--- Seitentext ---
---

Erstausstrahlung südnordfunk #104 im Januar 2023 bei Radio Dreyeckland | Autorin: Martina Backes

Planetarisches Versprechen trotz Uneinigkeit auf dem Gipfeltreffen über Biodiversität

»Die multinationalen Konzerne füllen ihre Bankkonten, während sie unsere Welt und ihre natürlichen Gaben ausbeuten. Ökosysteme werden zu Orten des Profits.« Auch wegen dieser harschen Worte von UN-Generalsekretär Antonio Guterres schaffte es die Nachricht vom beschleunigten Artensterben im Dezember 2022 in die Headlines: »Mit unserem grenzenlosen Appetit auf Konsum und Wirtschaftswachstum ist die Menschheit zu einer Waffe der Massenvernichtung geworden.«

Nie zuvor in der Geschichte der Menschheit starben in so kurzer Zeit so viele Arten aus. Die Verluste sind heute bis zu hundertfach höher als im Schnitt der vergangenen zehn Millionen Jahre. Mit warnenden Worten eröffnete Antonio Guterres die Biodiversitätskonferenz (Cop15) im kanadischen Montreal: »Wir behandeln die Natur wie ein Klo. Und letztlich begehen wir damit Selbstmord. Denn die Zerstörung der Natur und der biologischen Vielfalt ist mit einem hohen menschlichen Preis verbunden. Diese Konferenz ist unsere Chance, diese Orgie der Zerstörung zu stoppen.«

Im Februar zuvor hatte Christiana Figueres aus Costa Rica, führende Generalsekretärin des Klimaabkommens, die Staatengemeinschaft gewarnt: »Wir finanzieren unser eigenes Aussterben.« Zwei Wochen lang suchten die Unterzeichnerstaaten im Dezember 2022 nach einer konsensfähigen Formulierung, die einer Politik zum Erhalt der biologischen Vielfalt den Weg weisen sollte. Nicht nur einzelne Arten stehen auf dem Spiel: Es geht um die Funktionen der Gesamtheit der Ökosysteme, um Lebensräume also, ohne die es keine Artenvielfalt geben kann: Meere, ohne die es keinen Fisch gibt, Regenwälder, ohne die der Planet seine grünen Lungen einbüßt. Es geht nicht nur um Koalas oder Eisbären, sondern um Ökosystemleistungen, etwa den Erhalt sauberer Luft, der Bindung von Klimagasen wie Kohlendioxid in Wäldern und Ozeanen, der Regeneration von Wasserreserven, dem Reservoir genetischer Vielfalt, ohne die es keine Evolution gibt. Es geht um die planetarischen Grenzen der Belastbarkeit.

---

(Datensätze aus einem Datenbestand)
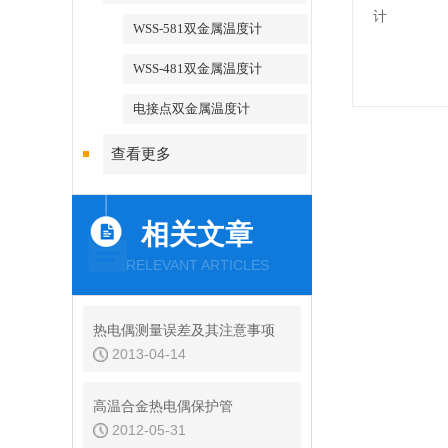
WSS-581双金属温度计
WSS-481双金属温度计
电接点双金属温度计
查看更多
相关文章
RELEVANT ARTICLES
热电偶测量误差及其注意事项
2013-04-14
高温合金热电偶保护管
2012-05-31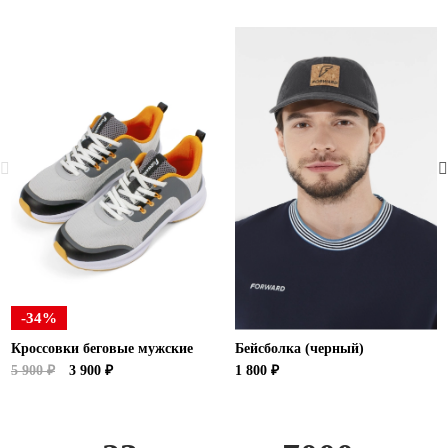
-34%
Кроссовки беговые мужские
Бейсболка (черный)
5 900 ₽
3 900 ₽
1 800 ₽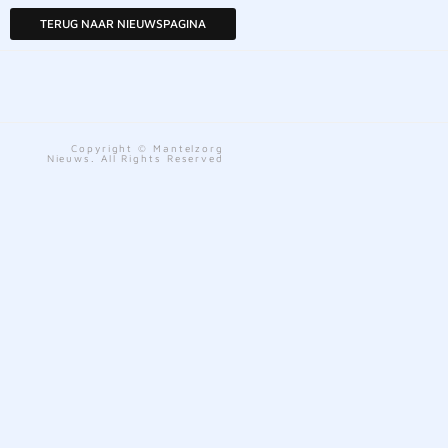
TERUG NAAR NIEUWSPAGINA
Copyright © Mantelzorg
Nieuws. All Rights Reserved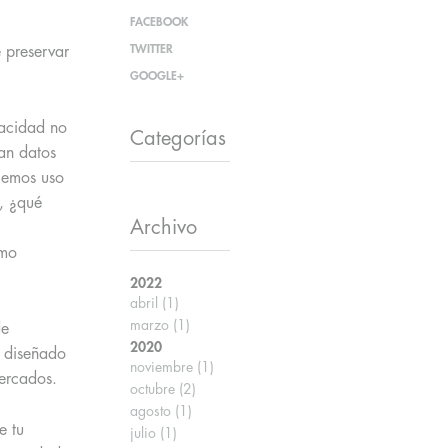
FACEBOOK
TWITTER
 preservar
GOOGLE+
vacidad no
Categorías
an datos
cemos uso
?, ¿qué
Archivo
omo
2022
abril
(1)
marzo
(1)
de
2020
l diseñado
noviembre
(1)
ercados.
octubre
(2)
agosto
(1)
e tu
julio
(1)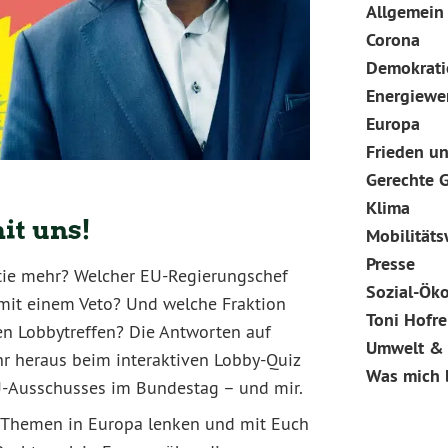
Allgemein
Corona
weiterl
Demokratie
Energiewe
Europa
Frieden u
Gerechte G
Klima
it uns!
Mobilität
Presse
tie mehr? Welcher EU-Regierungschef
Sozial-Ök
mit einem Veto? Und welche Fraktion
Toni Hofre
en Lobbytreffen? Die Antworten auf
Umwelt & A
hr heraus beim interaktiven Lobby-Quiz
Was mich 
EU-Ausschusses im Bundestag – und mir.
ge Themen in Europa lenken und mit Euch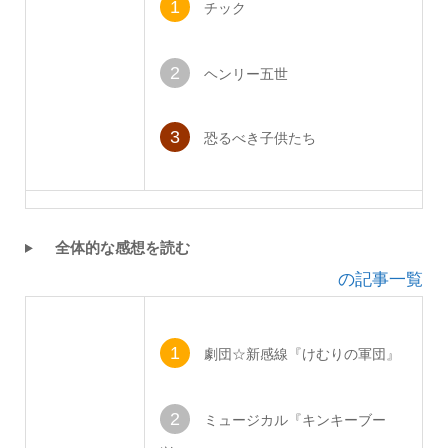
1
チック
2
ヘンリー五世
3
恐るべき子供たち
全体的な感想を読む
の記事一覧
1
劇団☆新感線『けむりの軍団』
2
ミュージカル『キンキーブー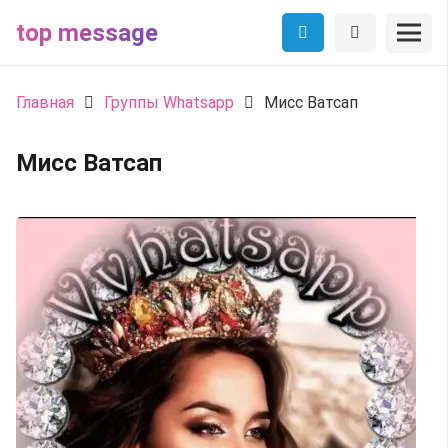
top message
Главная
Группы Whatsapp
Мисс Ватсап
Мисс Ватсап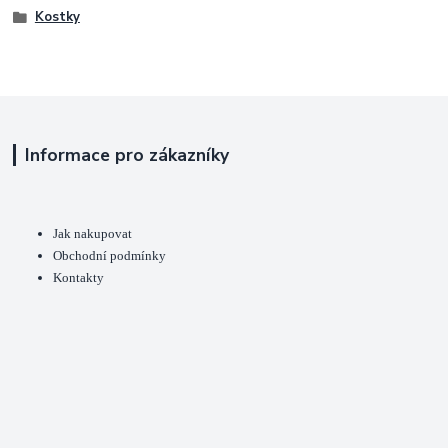
Kostky
Informace pro zákazníky
Jak nakupovat
Obchodní podmínky
Kontakty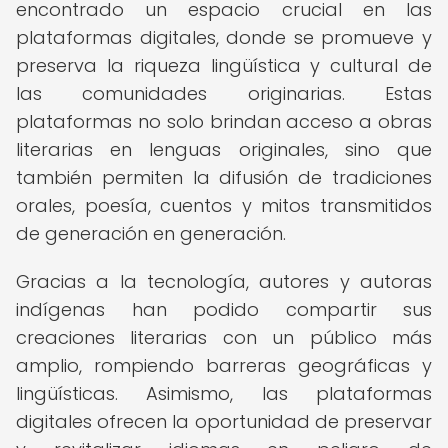
encontrado un espacio crucial en las
plataformas digitales, donde se promueve y
preserva la riqueza lingüística y cultural de
las comunidades originarias. Estas
plataformas no solo brindan acceso a obras
literarias en lenguas originales, sino que
también permiten la difusión de tradiciones
orales, poesía, cuentos y mitos transmitidos
de generación en generación.
Gracias a la tecnología, autores y autoras
indígenas han podido compartir sus
creaciones literarias con un público más
amplio, rompiendo barreras geográficas y
lingüísticas. Asimismo, las plataformas
digitales ofrecen la oportunidad de preservar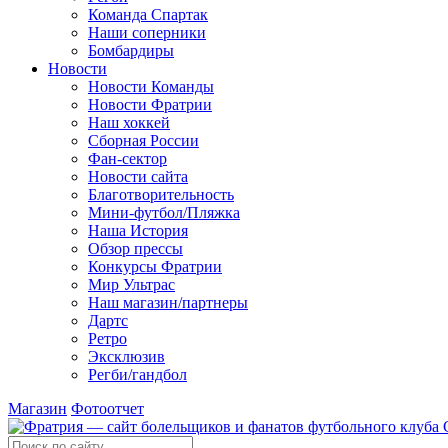
Команда Спартак
Наши соперники
Бомбардиры
Новости
Новости Команды
Новости Фратрии
Наш хоккей
Сборная России
Фан-cектор
Новости сайта
Благотворительность
Мини-футбол/Пляжка
Наша История
Обзор прессы
Конкурсы Фратрии
Мир Ультрас
Наш магазин/партнеры
Дартс
Ретро
Эксклюзив
Регби/гандбол
Магазин
Фотоотчет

---

--- Aufgabe 1 ---
Wie hoch sind die heutigen Artenverluste laut dem Beitrag über die Biodiversitätskonferenz im Vergleich zum Durchschnitt der vergangenen zehn Millionen Jahre?
--- Aufgabe 2 ---
Übersetzen Sie den folgenden Satz aus dem Beitrag über die Biodiversitätskonferenz ins Englische: „Nie zuvor in der Geschichte der Menschheit starben in so kurzer Zeit so viele Arten aus.“

--- Erwartete Lösung 1 ---
Sie sind bis zu hundertfach höher.

--- Erwartete Lösung 2 ---
Never before in human history have so many species died out in such a short time.